● Task details: Copy out the passage below about A.'s made-up initiation quest word for word, with nothing changed or left out.

The first person who presented—let’s call him A.—decided just to stand up and describe his ritual without any visual aids (he and his mentor both claimed to be “unable to draw,” and since content was my first priority, I saw no reason to object). He was the one I mentioned who was a bit anxious during the first session. Since he has trouble writing, his mentor wrote down all his ideas and just served to prompt him with a question here and there whenever he paused during his presentation. As A. started describing his ritual, I realized that he was describing a quest. He imagined a tribe of explorers and hunters in NYC. To gain membership, initiates—15 males and 15 females—had to be between the ages of 15 and 18. The boys have to dress all in dark blue sweats, sneakers, and tank tops. The girls are similarly garbed in black. They would be divided into two mixed-gender teams and instructed to search for two different pairs of 8-in rare blue diamond-encrusted stilettos. One pair would be hidden in Manhattan, the other in Brooklyn. Rather than competing with each other, each team would be assigned to one borough and they would have to face people outside the tribe who have been hired by the tribal leader to hurt or mislead them. Since the challenges involved include strangers trying to harm them physically or lie and mislead them away from the shoes, initiates have to have “mental strength” in addition to physical strength, in order to keep their wits about them and locate the shoes in three days, with the only hint being that they should look at any store that sells shoes. Each team must come back intact. Even if someone finds the shoes, it doesn’t count unless everyone returns alive. (A. did not articulate this explicitly as a value, but he obviously prizes loyalty, cooperation, and caring for your companions.) The individuals who do locate the shoes then get to be celebrated in a special ceremony. Although they do not get to keep the stilettos (they go to the leader’s daughter), they get a brand new set of clothes: the men are given a crown, a suit, and dress shoes; the women a dress, high heels, and a tiara. Then they get to feast at a banquet with all kinds of food (A. loves to cook and wants to be a chef), surrounded by bright lights and rainbow-colored balloons. After the celebration they are considered adults who are ready to go out on their own, get a job, and take on anything the world has to offer.

● Provided data:
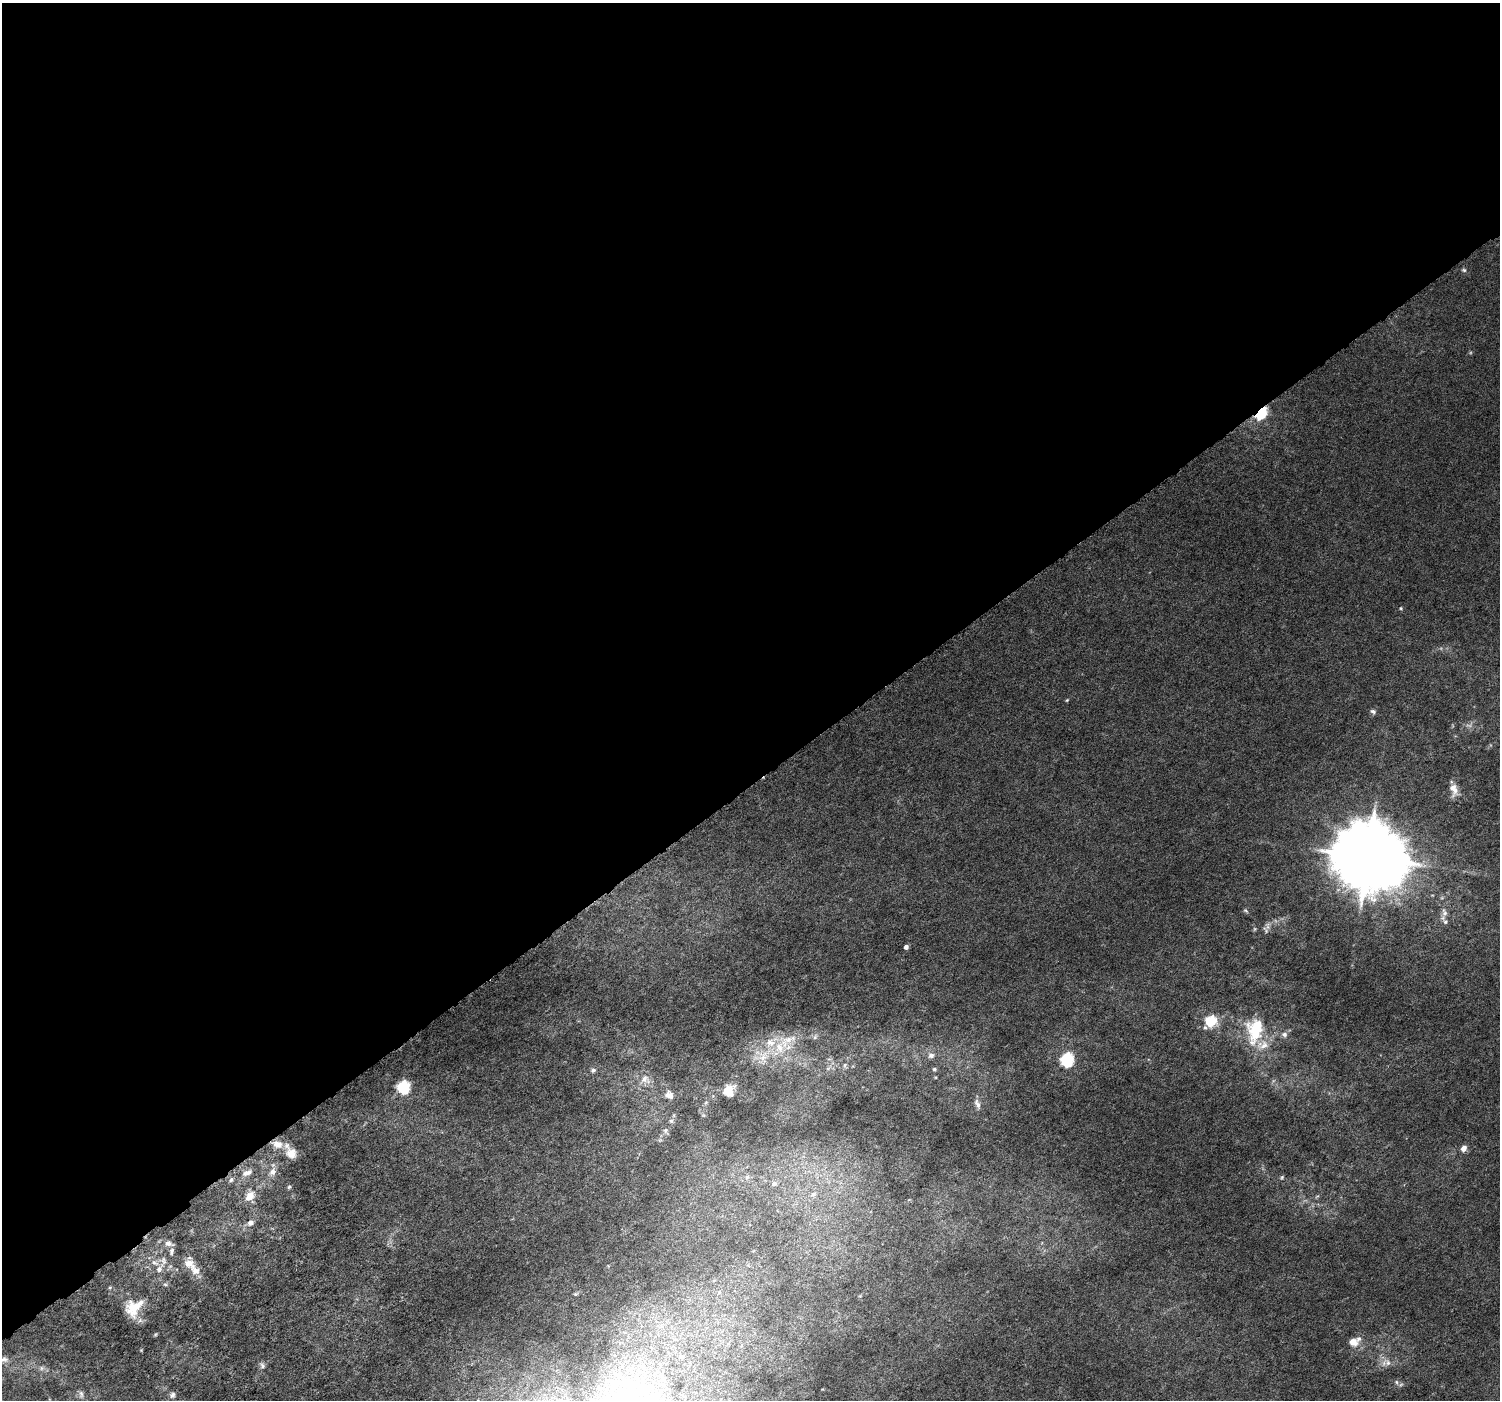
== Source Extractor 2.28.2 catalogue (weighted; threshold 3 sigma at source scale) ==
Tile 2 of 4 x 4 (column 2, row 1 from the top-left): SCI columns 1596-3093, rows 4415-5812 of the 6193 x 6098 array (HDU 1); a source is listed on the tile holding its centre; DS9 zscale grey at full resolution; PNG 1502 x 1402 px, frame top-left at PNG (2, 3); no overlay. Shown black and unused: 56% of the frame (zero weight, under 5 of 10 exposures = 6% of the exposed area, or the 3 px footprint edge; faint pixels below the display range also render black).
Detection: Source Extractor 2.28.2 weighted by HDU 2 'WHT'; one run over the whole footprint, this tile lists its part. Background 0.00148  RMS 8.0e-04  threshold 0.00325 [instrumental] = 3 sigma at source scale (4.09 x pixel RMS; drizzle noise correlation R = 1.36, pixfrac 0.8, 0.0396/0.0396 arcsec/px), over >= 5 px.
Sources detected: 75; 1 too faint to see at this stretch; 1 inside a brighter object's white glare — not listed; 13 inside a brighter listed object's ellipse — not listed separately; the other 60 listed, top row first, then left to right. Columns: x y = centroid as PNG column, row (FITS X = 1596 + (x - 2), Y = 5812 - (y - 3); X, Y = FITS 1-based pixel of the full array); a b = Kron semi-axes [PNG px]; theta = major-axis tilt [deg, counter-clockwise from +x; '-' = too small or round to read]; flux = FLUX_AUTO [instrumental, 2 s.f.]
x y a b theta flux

● Response to this exercise:
The first person who presented—let’s call him A.—decided just to stand up and describe his ritual without any visual aids (he and his mentor both claimed to be “unable to draw,” and since content was my first priority, I saw no reason to object). He was the one I mentioned who was a bit anxious during the first session. Since he has trouble writing, his mentor wrote down all his ideas and just served to prompt him with a question here and there whenever he paused during his presentation. As A. started describing his ritual, I realized that he was describing a quest. He imagined a tribe of explorers and hunters in NYC. To gain membership, initiates—15 males and 15 females—had to be between the ages of 15 and 18. The boys have to dress all in dark blue sweats, sneakers, and tank tops. The girls are similarly garbed in black. They would be divided into two mixed-gender teams and instructed to search for two different pairs of 8-in rare blue diamond-encrusted stilettos. One pair would be hidden in Manhattan, the other in Brooklyn. Rather than competing with each other, each team would be assigned to one borough and they would have to face people outside the tribe who have been hired by the tribal leader to hurt or mislead them. Since the challenges involved include strangers trying to harm them physically or lie and mislead them away from the shoes, initiates have to have “mental strength” in addition to physical strength, in order to keep their wits about them and locate the shoes in three days, with the only hint being that they should look at any store that sells shoes. Each team must come back intact. Even if someone finds the shoes, it doesn’t count unless everyone returns alive. (A. did not articulate this explicitly as a value, but he obviously prizes loyalty, cooperation, and caring for your companions.) The individuals who do locate the shoes then get to be celebrated in a special ceremony. Although they do not get to keep the stilettos (they go to the leader’s daughter), they get a brand new set of clothes: the men are given a crown, a suit, and dress shoes; the women a dress, high heels, and a tiara. Then they get to feast at a banquet with all kinds of food (A. loves to cook and wants to be a chef), surrounded by bright lights and rainbow-colored balloons. After the celebration they are considered adults who are ready to go out on their own, get a job, and take on anything the world has to offer.